In pre-Roman Sardinia, according to ancient historians, elderly citizens unable to pay their way in society were first intoxicated with an herb and then beaten to death or thrown from a cliff. Talk about cutting back on health care costs! The herb, long presumed to be of the Oenanthe (wine flower) genus, causes the facial muscles to lock into a strained smile, a trait referred to in ancient literature as risus sardonicus. The doomed seniors, it would seem, went to their deaths with a forced smile of sorts.

In a recent issue of the Journal of Natural Products (2009, 72, 962), an international team of chemists, molecular biologists, and neuroscientists reports on its investigation of Oenanthe plants, arguing that their data point to a particular species common in Sardinia, O. crocata, as the elder-intoxicating plant. In a close relative of this plant, the researchers found 17-carbon polyacetylenic alcohols with a neurotoxic mode of action that jibes with historical descriptions of the symptoms.

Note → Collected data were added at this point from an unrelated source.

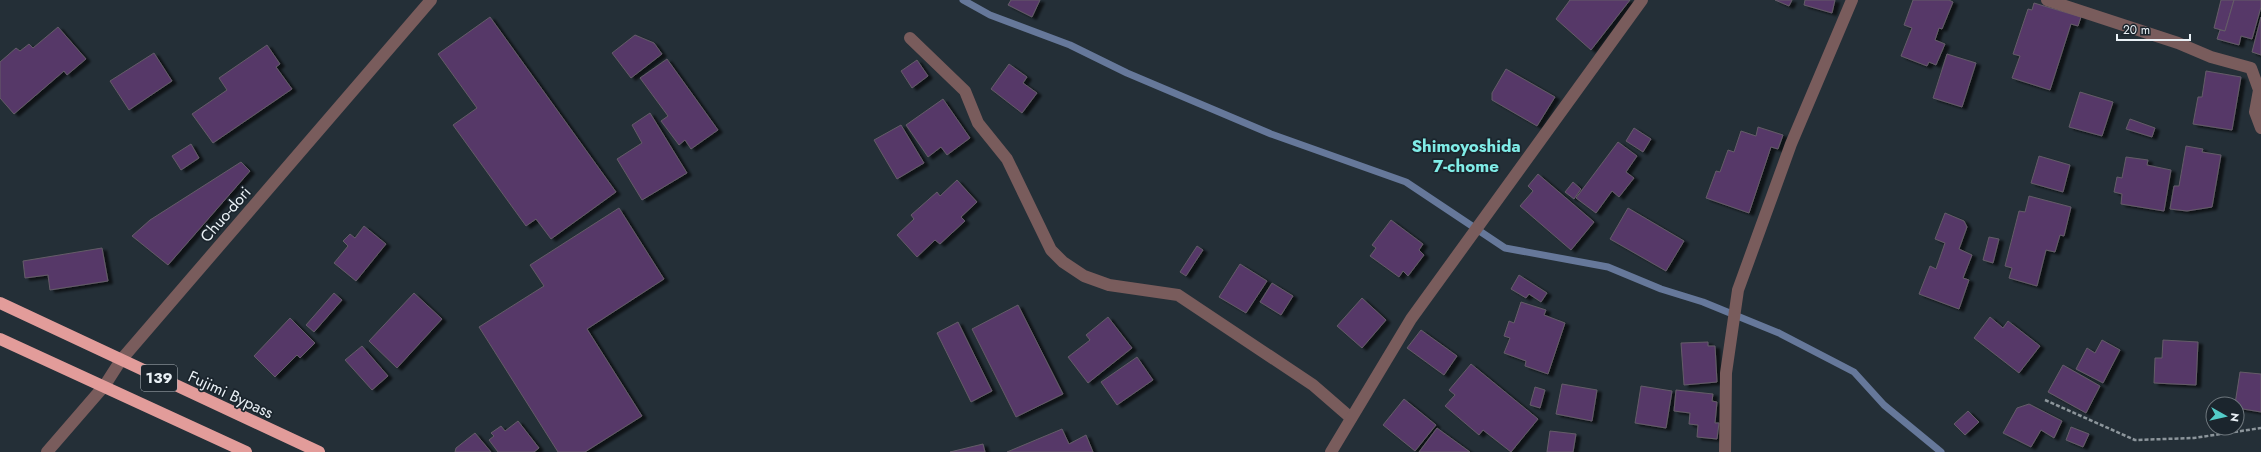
<svg xmlns="http://www.w3.org/2000/svg" width="2261" height="452" font-family="Jost,sans-serif">
<style>
.lines{fill:none;stroke-linecap:round;stroke-linejoin:round}
.stream{stroke:#66789a;stroke-width:7}
.building{fill:#573967;stroke:#645c68;filter:url(#shadow)}
.path{stroke:#8c959b;stroke-width:2.5;stroke-dasharray:4 2;stroke-linecap:butt}
.minor{stroke:#795c5c;stroke-width:12}
.highway{stroke:#e29c9a;stroke-width:12}
.labels{text-anchor:middle;stroke-width:3.5;stroke-linejoin:round;paint-order:stroke}
.shield{fill:#1b252d;stroke:#acb4ba;stroke-width:1}
.shield-label{font-size:15px;font-weight:bold;fill:#eaf1f6}
.street-label{font-size:16px;fill:#eaf1f6;stroke:#1b252d}
.neighbourhood-label{font-size:17px;font-weight:bold;fill:#80ece7;stroke:#1b252d}
</style>
<defs>
<filter id="shadow"><feDropShadow dx="4.5" dy="2.5" stdDeviation="1" flood-color="#0009"/></filter>
</defs>
<rect width="100%" height="100%" fill="#242f37"/>
<g class="lines">
<polyline class="stream" points="963,0 990,15 1070,45 1127,73 1271,134 1406,182 1505,248 1608,267 1661,289 1703,302 1779,333 1854,372 1884,405 1941,452"/>
</g>
<g class="building">
<polygon points="1011,0 1040,0 1032,17 1008,5"/>
<polygon points="1570,0 1630,0 1591,50 1556,19"/>
<polygon points="1775,0 1792,0 1789,6"/>
<polygon points="1805,0 1835,0 1832,13 1804,5"/>
<polygon points="1913,0 1949,0 1953,2 1942,29 1939,28 1935,40 1945,44 1936,65 1929,62 1927,66 1901,56 1912,28 1904,25"/>
<polygon points="2221,0 2234,0 2225,31 2214,28"/>
<polygon points="2234,0 2261,0 2261,7 2252,39 2241,36 2239,45 2217,39 2220,30 2225,31"/>
<polygon points="2034,3 2081,17 2078,26 2071,24 2050,90 2012,78 2020,56 2013,54 2028,9 2032,10"/>
<polygon points="490,17 616,192 551,239 536,219 526,226 453,125 477,108 438,54"/>
<polygon points="2261,17 2261,55 2252,52"/>
<polygon points="58,27 86,59 67,75 64,71 14,114 0,98 0,62 16,48 20,51 29,44 33,48"/>
<polygon points="635,35 654,43 662,54 631,78 612,53"/>
<polygon points="267,45 280,64 276,67 292,89 213,143 192,114 227,90 219,78"/>
<polygon points="154,53 172,81 129,110 110,81"/>
<polygon points="1947,54 1976,63 1962,107 1933,98"/>
<polygon points="667,59 718,130 691,149 685,140 679,145 661,121 668,116 640,78"/>
<polygon points="917,60 928,76 912,88 901,71"/>
<polygon points="1009,64 1027,77 1023,83 1037,93 1022,113 991,89"/>
<polygon points="1506,69 1555,97 1537,126 1492,100 1492,93"/>
<polygon points="2206,71 2241,77 2232,130 2193,124 2198,97 2202,97"/>
<polygon points="2080,92 2113,102 2102,136 2069,127"/>
<polygon points="943,99 970,138 947,155 941,147 928,157 906,125"/>
<polygon points="650,113 687,173 642,200 617,159 642,143 632,125"/>
<polygon points="2130,119 2155,128 2152,137 2126,129"/>
<polygon points="901,125 924,163 897,179 874,140"/>
<polygon points="1758,127 1783,135 1778,149 1771,147 1749,213 1706,198 1716,171 1720,172 1728,150 1734,152 1741,131 1756,136"/>
<polygon points="1634,128 1651,139 1643,152 1626,141"/>
<polygon points="1618,142 1637,156 1626,172 1634,178 1619,197 1612,191 1596,213 1576,198"/>
<polygon points="191,144 199,158 181,170 172,156"/>
<polygon points="2186,146 2203,149 2202,152 2221,155 2212,207 2187,211 2170,209 2174,186 2179,186"/>
<polygon points="2039,156 2070,165 2063,192 2031,183"/>
<polygon points="2126,157 2148,160 2147,165 2171,170 2164,211 2121,204 2122,194 2114,192 2117,177 2122,178"/>
<polygon points="241,162 250,171 168,265 132,236 150,220"/>
<polygon points="1538,174 1594,222 1571,250 1520,206 1533,191 1528,186"/>
<polygon points="957,180 977,202 961,217 965,221 940,244 935,240 917,257 897,235 914,219 911,215 937,192 940,196"/>
<polygon points="1573,182 1581,189 1574,199 1565,192"/>
<polygon points="2029,196 2071,207 2064,236 2060,235 2055,252 2046,250 2037,286 2009,278 2012,268 2005,266 2019,211 2025,212"/>
<polygon points="619,208 664,279 587,329 642,416 585,452 558,452 479,327 544,286 530,265"/>
<polygon points="1628,208 1684,241 1666,271 1610,239"/>
<polygon points="1945,213 1964,221 1967,227 1959,249 1972,255 1963,278 1969,280 1959,309 1919,294 1930,266 1936,269 1945,243 1935,239"/>
<polygon points="1391,220 1423,244 1419,250 1424,255 1408,276 1403,271 1399,277 1370,256 1376,248 1372,245"/>
<polygon points="364,226 386,244 356,281 334,263 348,246 343,241 350,234 355,238"/>
<polygon points="1989,237 1999,239 1993,263 1983,260"/>
<polygon points="1197,246 1203,250 1186,276 1180,272"/>
<polygon points="102,248 108,281 50,290 48,275 25,278 23,261"/>
<polygon points="1240,264 1267,281 1246,313 1219,297"/>
<polygon points="1519,275 1547,293 1541,302 1529,294 1526,298 1511,289"/>
<polygon points="1272,283 1293,296 1281,315 1260,302"/>
<polygon points="334,293 342,300 314,332 306,325"/>
<polygon points="414,293 442,319 397,368 369,341"/>
<polygon points="1362,298 1386,320 1362,348 1337,326"/>
<polygon points="1521,302 1546,310 1544,315 1565,323 1548,374 1525,366 1526,361 1504,353 1510,338 1504,336 1509,321 1514,323"/>
<polygon points="1018,305 1063,394 1016,417 972,329"/>
<polygon points="1108,317 1132,348 1088,383 1068,357 1090,340 1086,335"/>
<polygon points="1990,317 2003,328 2008,321 2040,346 2019,373 1974,338"/>
<polygon points="290,318 315,343 300,358 297,355 275,377 254,356"/>
<polygon points="958,322 992,391 971,402 937,333"/>
<polygon points="1421,330 1457,356 1444,375 1407,348"/>
<polygon points="2102,340 2120,350 2103,383 2076,369 2087,348 2095,353"/>
<polygon points="2163,340 2198,342 2196,385 2154,383 2155,358 2162,358"/>
<polygon points="1708,342 1708,346 1715,346 1717,382 1684,385 1681,343"/>
<polygon points="362,346 388,376 372,390 345,360"/>
<polygon points="1137,357 1153,380 1117,405 1101,382"/>
<polygon points="1471,364 1538,419 1511,452 1483,430 1479,435 1445,406 1455,395 1449,390"/>
<polygon points="2063,365 2100,386 2086,413 2048,392"/>
<polygon points="2240,372 2261,374 2261,412 2237,408 2237,404 2235,404"/>
<polygon points="1562,384 1597,390 1592,421 1556,414"/>
<polygon points="1641,386 1672,391 1666,428 1635,423"/>
<polygon points="1535,387 1545,390 1540,408 1530,405"/>
<polygon points="1676,390 1713,394 1712,401 1717,402 1715,423 1719,423 1717,439 1697,437 1698,425 1689,424 1690,413 1674,411"/>
<polygon points="1404,399 1436,425 1415,451 1383,425"/>
<polygon points="2029,404 2062,421 2054,438 2041,430 2031,447 2003,433 2017,408"/>
<polygon points="1968,411 1979,422 1965,435 1954,424"/>
<polygon points="518,421 539,448 534,452 498,452 489,440 494,436 491,433 501,426 505,431"/>
<polygon points="2071,427 2089,434 2083,447 2066,440"/>
<polygon points="1437,428 1470,452 1419,452"/>
<polygon points="1062,429 1069,444 1086,435 1093,452 1007,452"/>
<polygon points="1550,431 1576,434 1573,452 1547,452"/>
<polygon points="475,433 491,452 455,452 456,448"/>
<polygon points="983,444 985,452 950,452"/>
</g>
<g class="lines">
<polyline class="path" points="2045,400 2135,440 2194,438 2261,428"/>
<g class="minor">
<polyline points="2047,0 2178,43 2211,57 2251,68 2259,90 2255,112 2261,128"/>
<polyline points="910,38 965,91 978,123 1007,159 1051,250 1063,262 1084,276 1109,285 1178,295 1313,385 1351,418"/>
<polyline points="47,452 105,385 121,360 431,0"/>
<polyline points="1331,452 1411,319 1642,0"/>
<polyline points="1725,452 1726,373 1738,290 1791,144 1852,0"/>
</g>
<g class="highway">
<polyline points="0,303 319,452"/>
<polyline points="0,339 246,452"/>
</g>
</g>
<g class="labels">
<rect class="shield" x="141" y="365" width="36" height="26" rx="3"/>
<g class="shield-label">
<text x="159" y="383">139</text>
</g>
<g class="street-label">
<text transform="translate(225 214) rotate(-49)" y="6">Chuo-dori</text>
<text transform="translate(231 394) rotate(25)" y="6">Fujimi Bypass</text>
</g>
<g class="neighbourhood-label">
<text x="1466" y="152">Shimoyoshida<tspan x="1466" dy="20">7-chome</tspan></text>
</g>
</g>
<g transform="translate(2225 416) rotate(98)"><circle r="19" fill="#1b252d" stroke="#6e777d"/>
<path d="M0-3L7 15L0 10L-7 15Z" fill="#53cdc9"/>
<text y="-6" font-size="11" font-weight="bold" text-anchor="middle" fill="#eaf1f6">N</text>
</g>
<path d="M2117 34v6h73v-6" fill="none" stroke="#eaf1f6" stroke-width="2"/>
<text x="2123" y="34" font-size="12" fill="#eaf1f6" stroke="#1b252d" stroke-width="3" paint-order="stroke">20 m</text>
</svg>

The researchers first extracted several compounds from the plant's roots and seeds and determined the absolute configuration of three of them, a small chemical advance over previous work with these compounds. They then showed in neuronal cell cultures that two of these toxins—oenanthotoxin and dihydrooenanthotoxin—potently block receptors to the neurotransmitter gamma-aminobutyric acid (GABA). These observations, the researchers contend, point to a molecular mechanism that can account for the sardonic smile ancient authors had described.